TASK STATEMENT. The answer must be a single number: how many lines below contain "Glove".

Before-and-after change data
+ + +

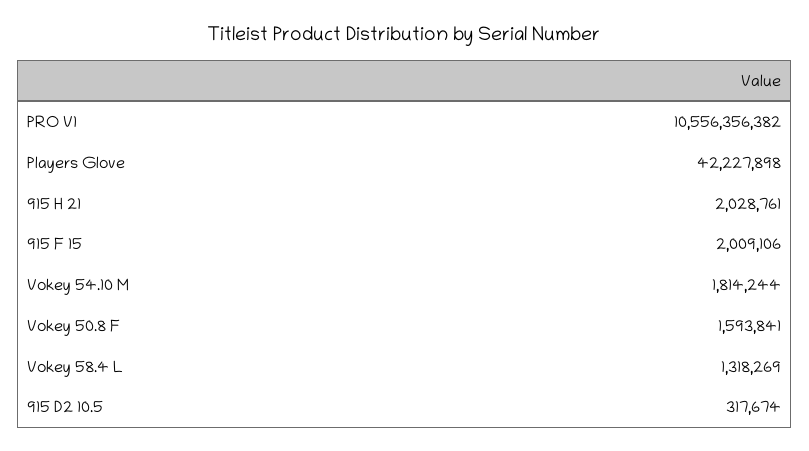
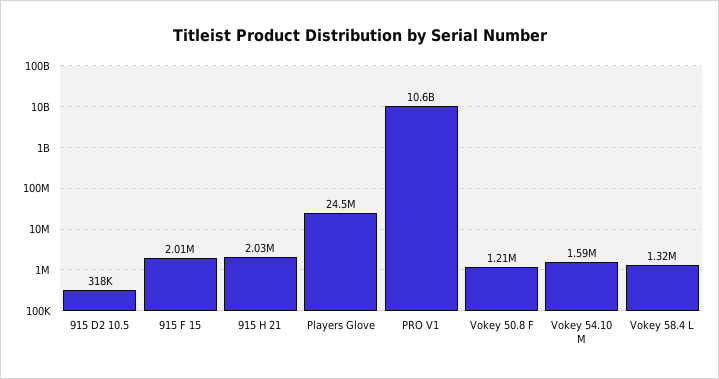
  {
    "PRO V1": 10556356382,
-   "Players Glove": 42227898,
+   "Players Glove": 24500000,
    "915 H 21": 2028761,
    "915 F 15": 2009106,
-   "Vokey 54.10 M": 1814244,
+   "Vokey 54.10 M": 1590000,
-   "Vokey 50.8 F": 1593841,
+   "Vokey 50.8 F": 1210000,
    "Vokey 58.4 L": 1318269,
    "915 D2 10.5": 317674
  }

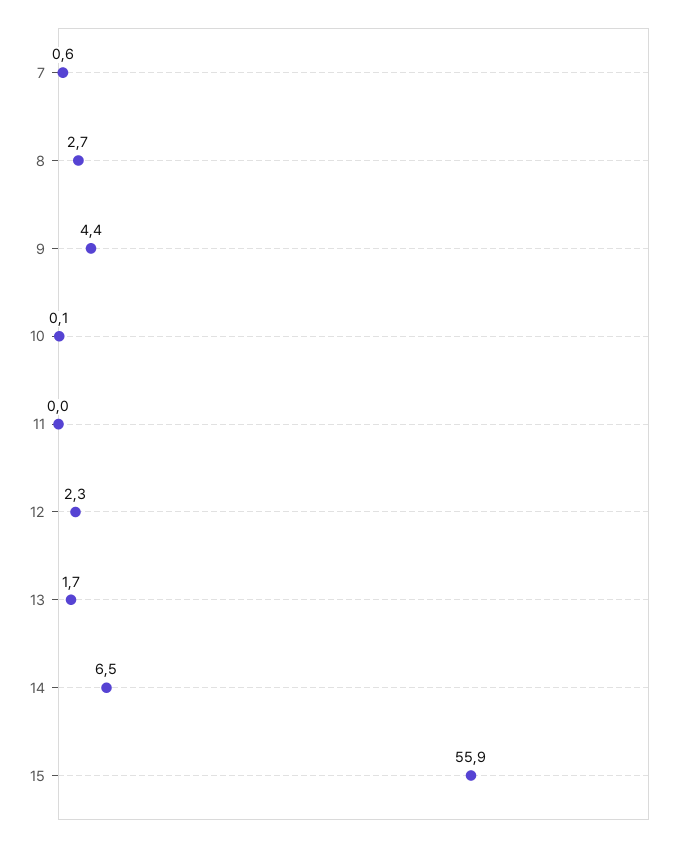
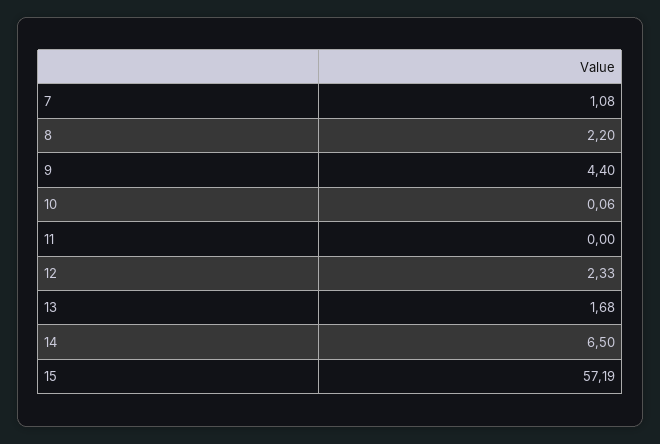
  {
-   "7": 0.6,
+   "7": 1.08,
-   "8": 2.7,
+   "8": 2.2,
    "9": 4.4,
    "10": 0.06,
    "11": 0,
    "12": 2.33,
    "13": 1.68,
    "14": 6.5,
-   "15": 55.9
+   "15": 57.19
  }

+ + +

FINAL ANSWER. 2